→ AVAILABLE DATA:
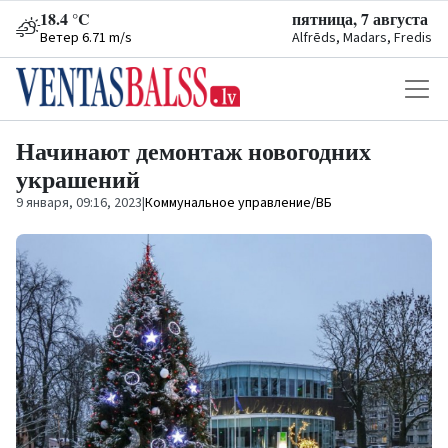
18.4 °C
пятница, 7 августа
Ветер 6.71 m/s
Alfrēds, Madars, Fredis
Начинают демонтаж новогодних
украшений
9 января, 09:16, 2023
|
Коммунальное управление/ВБ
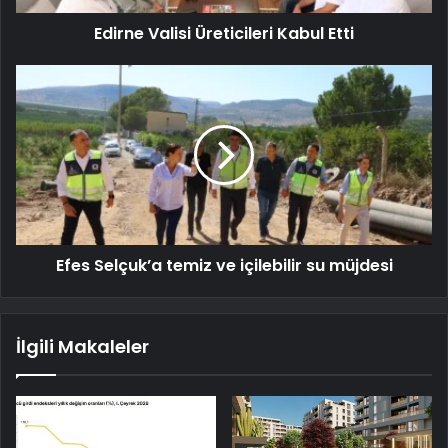
Edirne Valisi Üreticileri Kabul Etti
Efes Selçuk’a temiz ve içilebilir su müjdesi
İlgili Makaleler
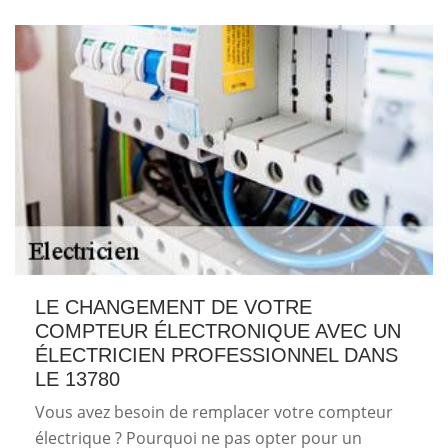
LE CHANGEMENT DE VOTRE
COMPTEUR ÉLECTRONIQUE AVEC UN
ÉLECTRICIEN PROFESSIONNEL DANS
LE 13780
Vous avez besoin de remplacer votre compteur
électrique ? Pourquoi ne pas opter pour un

→ TASK STATEMENT:
How many of the lines above contain the word "Edirne"? Reply with the number alone.

→ SOLUTION:
1